While Epstein did register as a Level 3 offender, the NYPD never really monitored him, since he had residences elsewhere. As prosecutors and police toss the hot potato now, we know that the Epstein case was not the first time Vance had appeared to go easy on the wealthy. “Vance ordered his prosecutors to drop a promising criminal-fraud investigation against Ivanka Trump and Donald Trump, Jr,” before the presidential election, The New Yorker reported after it, and Vance also chose not to prosecute Harvey Weinstein when he was first credibly charged with assault.
Back to Epstein, his obsession with underaged women was no secret at all in the world of the wealthy, or even the gossip pages. As Trump said of him before his Florida conviction, “He likes beautiful women as much as I do, and many of them are on the younger side.” But because Epstein was rich and because he was clever about using institutions and people to launder himself, no one stopped him.
Even while imprisoned in Florida, Epstein was enabled. Palm Beach Chief Deputy Michael Gauger spoke glowingly about the serial child rapist. In response, a lawyer for one of Epstein’s accusers said Tuesday, that Epstein “continued to have visits from young women that allegedly resulted in sexual liaisons while he was in 'jail' in Florida.”

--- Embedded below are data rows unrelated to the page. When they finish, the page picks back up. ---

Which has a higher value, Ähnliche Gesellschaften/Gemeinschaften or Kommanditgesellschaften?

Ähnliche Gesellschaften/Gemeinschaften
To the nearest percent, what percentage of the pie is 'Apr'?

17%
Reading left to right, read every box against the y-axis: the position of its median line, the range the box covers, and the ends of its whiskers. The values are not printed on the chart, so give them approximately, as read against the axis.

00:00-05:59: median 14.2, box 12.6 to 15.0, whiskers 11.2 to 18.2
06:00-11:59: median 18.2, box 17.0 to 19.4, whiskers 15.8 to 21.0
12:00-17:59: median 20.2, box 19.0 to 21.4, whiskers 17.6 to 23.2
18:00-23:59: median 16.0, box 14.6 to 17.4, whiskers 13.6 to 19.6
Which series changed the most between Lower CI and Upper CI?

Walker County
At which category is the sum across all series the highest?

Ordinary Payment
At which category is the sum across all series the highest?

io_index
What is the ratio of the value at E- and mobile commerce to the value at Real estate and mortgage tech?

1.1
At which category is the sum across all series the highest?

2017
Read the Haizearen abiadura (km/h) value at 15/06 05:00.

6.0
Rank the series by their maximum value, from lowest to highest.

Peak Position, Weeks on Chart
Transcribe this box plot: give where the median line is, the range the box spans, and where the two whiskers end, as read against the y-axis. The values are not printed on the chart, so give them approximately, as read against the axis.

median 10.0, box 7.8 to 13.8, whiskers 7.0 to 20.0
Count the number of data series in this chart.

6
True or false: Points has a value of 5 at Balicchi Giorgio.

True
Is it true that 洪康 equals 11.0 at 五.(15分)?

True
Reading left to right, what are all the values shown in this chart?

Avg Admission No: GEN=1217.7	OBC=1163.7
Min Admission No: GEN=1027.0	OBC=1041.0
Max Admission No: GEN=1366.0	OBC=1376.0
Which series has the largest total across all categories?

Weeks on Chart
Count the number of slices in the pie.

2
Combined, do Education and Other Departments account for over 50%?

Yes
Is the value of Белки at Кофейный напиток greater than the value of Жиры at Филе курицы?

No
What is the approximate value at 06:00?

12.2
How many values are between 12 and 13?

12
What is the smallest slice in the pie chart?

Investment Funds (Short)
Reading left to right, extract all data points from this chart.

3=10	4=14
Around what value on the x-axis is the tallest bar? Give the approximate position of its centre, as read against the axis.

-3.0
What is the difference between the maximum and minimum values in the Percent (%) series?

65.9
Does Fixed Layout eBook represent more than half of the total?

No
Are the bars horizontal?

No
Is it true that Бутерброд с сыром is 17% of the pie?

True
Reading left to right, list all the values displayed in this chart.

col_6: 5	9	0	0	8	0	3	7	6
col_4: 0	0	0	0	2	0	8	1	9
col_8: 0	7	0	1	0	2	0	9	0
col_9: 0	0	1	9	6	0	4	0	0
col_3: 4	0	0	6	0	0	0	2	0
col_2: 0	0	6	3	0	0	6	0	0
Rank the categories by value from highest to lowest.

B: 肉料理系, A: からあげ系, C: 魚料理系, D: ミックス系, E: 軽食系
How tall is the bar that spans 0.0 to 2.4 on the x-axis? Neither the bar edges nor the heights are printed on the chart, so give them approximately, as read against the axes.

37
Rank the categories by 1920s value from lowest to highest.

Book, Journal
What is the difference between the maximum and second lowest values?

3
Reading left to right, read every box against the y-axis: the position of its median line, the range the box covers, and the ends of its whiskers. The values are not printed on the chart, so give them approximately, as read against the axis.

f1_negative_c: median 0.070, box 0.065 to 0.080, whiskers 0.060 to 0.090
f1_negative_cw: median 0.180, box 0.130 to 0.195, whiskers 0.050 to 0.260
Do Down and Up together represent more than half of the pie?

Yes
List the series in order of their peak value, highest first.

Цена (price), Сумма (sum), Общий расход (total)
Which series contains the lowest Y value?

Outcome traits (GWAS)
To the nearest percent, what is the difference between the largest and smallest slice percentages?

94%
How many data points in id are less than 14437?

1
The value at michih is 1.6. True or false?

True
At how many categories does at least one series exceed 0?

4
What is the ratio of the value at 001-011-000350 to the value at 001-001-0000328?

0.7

The presence of two systems of American justice is nothing new. Wealthy people have long gotten away with crimes that would lead to lifetime sentences or worse.
Perhaps this is too much to ask, but when the judge rules on Epstein’s bail application Thursday, could it mark the beginning of the end of this horrific trend?
Perhaps Jeffrey Epstein won’t be able to lawyer and PR his way out of his depraved crimes and a wealthy man will be held behind bars, and then held accountable to the law for his crimes, like anyone else.